> **Exercise data**
------------

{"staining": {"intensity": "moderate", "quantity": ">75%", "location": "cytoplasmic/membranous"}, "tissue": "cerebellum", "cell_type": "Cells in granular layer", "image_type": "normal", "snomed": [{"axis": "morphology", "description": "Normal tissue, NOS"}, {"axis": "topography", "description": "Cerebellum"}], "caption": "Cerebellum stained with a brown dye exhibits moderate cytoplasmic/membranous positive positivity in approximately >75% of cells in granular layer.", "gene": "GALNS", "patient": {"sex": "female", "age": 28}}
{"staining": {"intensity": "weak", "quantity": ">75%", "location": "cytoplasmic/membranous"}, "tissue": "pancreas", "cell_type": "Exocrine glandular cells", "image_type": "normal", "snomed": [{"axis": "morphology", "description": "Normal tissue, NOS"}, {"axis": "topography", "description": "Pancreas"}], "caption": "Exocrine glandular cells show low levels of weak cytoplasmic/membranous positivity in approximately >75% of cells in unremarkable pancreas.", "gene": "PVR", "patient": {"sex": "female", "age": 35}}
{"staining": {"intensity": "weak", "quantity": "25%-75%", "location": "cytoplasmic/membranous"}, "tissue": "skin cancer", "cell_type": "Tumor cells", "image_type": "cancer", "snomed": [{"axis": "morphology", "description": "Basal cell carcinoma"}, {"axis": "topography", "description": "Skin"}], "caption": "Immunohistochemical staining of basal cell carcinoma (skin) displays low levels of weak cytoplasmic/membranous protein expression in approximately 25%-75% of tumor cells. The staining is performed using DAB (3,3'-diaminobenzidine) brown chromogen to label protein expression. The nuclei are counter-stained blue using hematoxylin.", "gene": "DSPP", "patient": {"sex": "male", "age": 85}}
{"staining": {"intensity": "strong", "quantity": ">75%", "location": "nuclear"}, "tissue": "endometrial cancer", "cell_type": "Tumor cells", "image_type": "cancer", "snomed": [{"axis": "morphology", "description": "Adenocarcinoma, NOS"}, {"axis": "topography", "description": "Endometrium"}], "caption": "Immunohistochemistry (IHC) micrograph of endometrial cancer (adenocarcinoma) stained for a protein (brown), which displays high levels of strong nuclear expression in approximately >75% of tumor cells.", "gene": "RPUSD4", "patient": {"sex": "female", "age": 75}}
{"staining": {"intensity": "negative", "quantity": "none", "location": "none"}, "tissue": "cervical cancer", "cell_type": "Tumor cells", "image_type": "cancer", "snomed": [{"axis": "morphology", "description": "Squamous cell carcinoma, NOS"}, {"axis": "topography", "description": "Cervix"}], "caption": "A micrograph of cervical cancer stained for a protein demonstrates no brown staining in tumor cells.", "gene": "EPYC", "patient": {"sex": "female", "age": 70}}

------------

Every line of the data above should be output exactly as written.

> **Response below**
{"staining": {"intensity": "moderate", "quantity": ">75%", "location": "cytoplasmic/membranous"}, "tissue": "cerebellum", "cell_type": "Cells in granular layer", "image_type": "normal", "snomed": [{"axis": "morphology", "description": "Normal tissue, NOS"}, {"axis": "topography", "description": "Cerebellum"}], "caption": "Cerebellum stained with a brown dye exhibits moderate cytoplasmic/membranous positive positivity in approximately >75% of cells in granular layer.", "gene": "GALNS", "patient": {"sex": "female", "age": 28}}
{"staining": {"intensity": "weak", "quantity": ">75%", "location": "cytoplasmic/membranous"}, "tissue": "pancreas", "cell_type": "Exocrine glandular cells", "image_type": "normal", "snomed": [{"axis": "morphology", "description": "Normal tissue, NOS"}, {"axis": "topography", "description": "Pancreas"}], "caption": "Exocrine glandular cells show low levels of weak cytoplasmic/membranous positivity in approximately >75% of cells in unremarkable pancreas.", "gene": "PVR", "patient": {"sex": "female", "age": 35}}
{"staining": {"intensity": "weak", "quantity": "25%-75%", "location": "cytoplasmic/membranous"}, "tissue": "skin cancer", "cell_type": "Tumor cells", "image_type": "cancer", "snomed": [{"axis": "morphology", "description": "Basal cell carcinoma"}, {"axis": "topography", "description": "Skin"}], "caption": "Immunohistochemical staining of basal cell carcinoma (skin) displays low levels of weak cytoplasmic/membranous protein expression in approximately 25%-75% of tumor cells. The staining is performed using DAB (3,3'-diaminobenzidine) brown chromogen to label protein expression. The nuclei are counter-stained blue using hematoxylin.", "gene": "DSPP", "patient": {"sex": "male", "age": 85}}
{"staining": {"intensity": "strong", "quantity": ">75%", "location": "nuclear"}, "tissue": "endometrial cancer", "cell_type": "Tumor cells", "image_type": "cancer", "snomed": [{"axis": "morphology", "description": "Adenocarcinoma, NOS"}, {"axis": "topography", "description": "Endometrium"}], "caption": "Immunohistochemistry (IHC) micrograph of endometrial cancer (adenocarcinoma) stained for a protein (brown), which displays high levels of strong nuclear expression in approximately >75% of tumor cells.", "gene": "RPUSD4", "patient": {"sex": "female", "age": 75}}
{"staining": {"intensity": "negative", "quantity": "none", "location": "none"}, "tissue": "cervical cancer", "cell_type": "Tumor cells", "image_type": "cancer", "snomed": [{"axis": "morphology", "description": "Squamous cell carcinoma, NOS"}, {"axis": "topography", "description": "Cervix"}], "caption": "A micrograph of cervical cancer stained for a protein demonstrates no brown staining in tumor cells.", "gene": "EPYC", "patient": {"sex": "female", "age": 70}}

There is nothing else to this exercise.